A trained surveyor, Daniel A. Sanborn’s first work of consequence was the 1866 insurance map of Boston. His subsequent work on behalf of the Aetna Insurance Company led him to conclude that a systematic and standardized mapping of American cities was a national requirement.

He founded the D.A. Sanborn National Insurance Diagram Bureau in 1867 and embarked on the adventure of mapping the nation. As all new firms, the first decade was a struggle, but driven by Sanborn’s insistence on producing only the highest quality, the company flourished. 

In the first year the company produced 50 single-sheet maps. Within ten years over 1,000 cities were mapped. By Sanborn’s death in 1883, almost 2,000 cities were being mapped. A copyrighted mapping key was developed. 

In 1905 Sanborn printed a thorough surveyor’s manual describing the processes involved in compiling their mapping data. The number of maps in their catalog increased steadily. By the 60th anniversary of their founding, the company maintained over 13,000 cities, 365 of which required bound volumes of over 100 individual mapping sheets.  

A Central Department in Chicago and a Pacific Department in San Francisco were added, with the headquarters located in Pelham, N.Y. Production reached its peak in the 1930’s. Post-World War Two technological developments led to a decrease in demand, and the company began to evolve in the second half of the 20th century. The hey-day of the Sanborn fire maps had passed. 

The company, however, not only survived, it has blossomed into one of the world leaders in global mapping. Field surveyors were largely replaced by remote sensors, satellites and technologies such as LIDAR (light detection and ranging).

These 21st century technologies can produce imagery with a variety of sensors in resolutions down to inches. Other adaptable techniques are employed to meet the ever-growing thirst for physical mapping. For instance, compensation for the curvature of the earth and rectification of local elevation differences are combined with sensor data to produce orthophotography. 

Mobile mapping capabilities which use LIDAR technology can produce near instantaneous 3D visualization.   

Such products are in great demand. Practically all industries involved in the physical realm are potential customers. From mining and agriculture, to conservation and construction, to city planning and national defense, Sanborn customers are worldwide and diverse. 

A most interesting aspect of Sanborn’s present portfolio is the mating of high-resolution imagery with near real time emergency response. The safety and security applications of this relationship are limitless.

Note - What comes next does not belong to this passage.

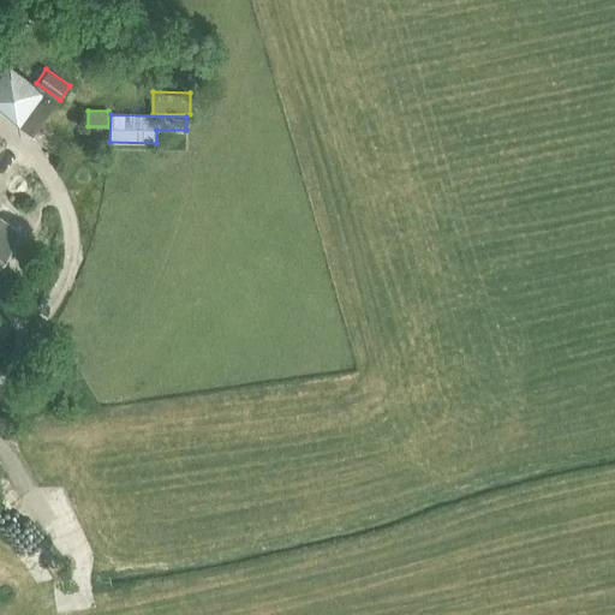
[(0,258),(19,233),(7,224),(16,212),(3,203),(0,206),(0,145),(1,144),(0,143),(0,258)]
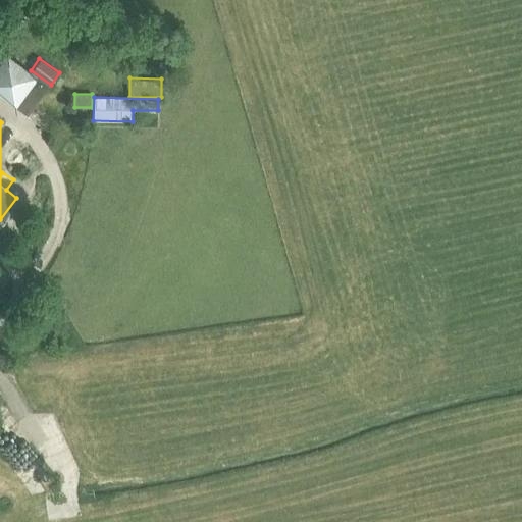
[(16,135),(3,125),(0,129),(0,146),(5,150),(16,135)]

Sanborn yet maintains a modern set of maps for 40 major U.S. cities. They are based on the most advanced mapping data available. As Jason Caldwell, vice president of business development confirmed, the present city data-sets are today’s version of the original Sanborn fire insurance maps.

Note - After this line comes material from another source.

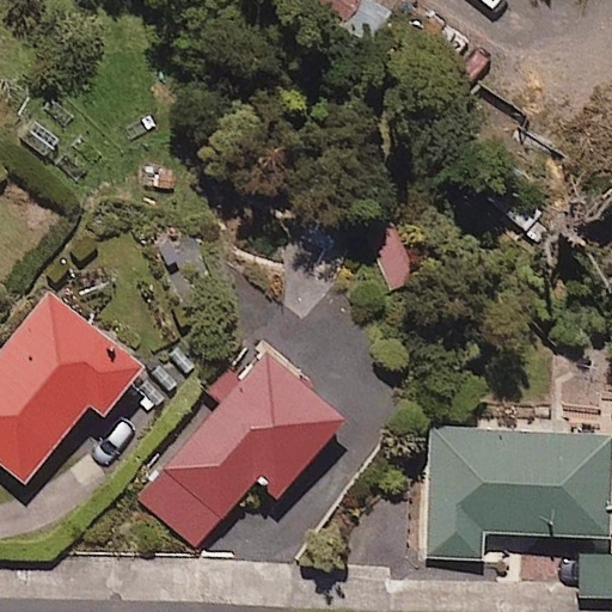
[(402,218),(361,234),(387,295),(427,279),(402,218)]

Through the years, Sanborn Map Company has built an intense company loyalty among its employees. In the early 20th century, when labor unrest and appalling working conditions were not uncommon, Sanborn was generations ahead in employee relations. The company published a monthly newsletter containing employee input, as well as employee recognition, anecdotes and features about how to increase efficiency. The May 1926 newsletter was 15 pages.

It is said that when the company finally did have to downsize at the end of the paper map era, many long-time employees simply did not leave the building. The surveyors numbered approximately 400 at the apex of production, with 300 employees involved in coloring, gluing, printing and binding.  

They produced some treasures. Today, the original maps are important sources for historians, genealogists and cities rebuilding older sections of town. Reviewing a 1922 Sanborn map of Mineola revealed the location of the original Catholic Church on S. Johnson St. An earlier Sanborn map disclosed the location of a water well under M Prints Printing.

The Mineola library’s maps are plasticized to protect the 20” x 25” documents, but the beauty of these maps is not diminished. As was noted in a 1926 booklet published by the company to celebrate its 60th anniversary, “Although whenever practicable, modern machinery and processes are utilized, the making of our maps is still one of the ancient arts, in which the soul of the craftsman finds inspiration and expression.”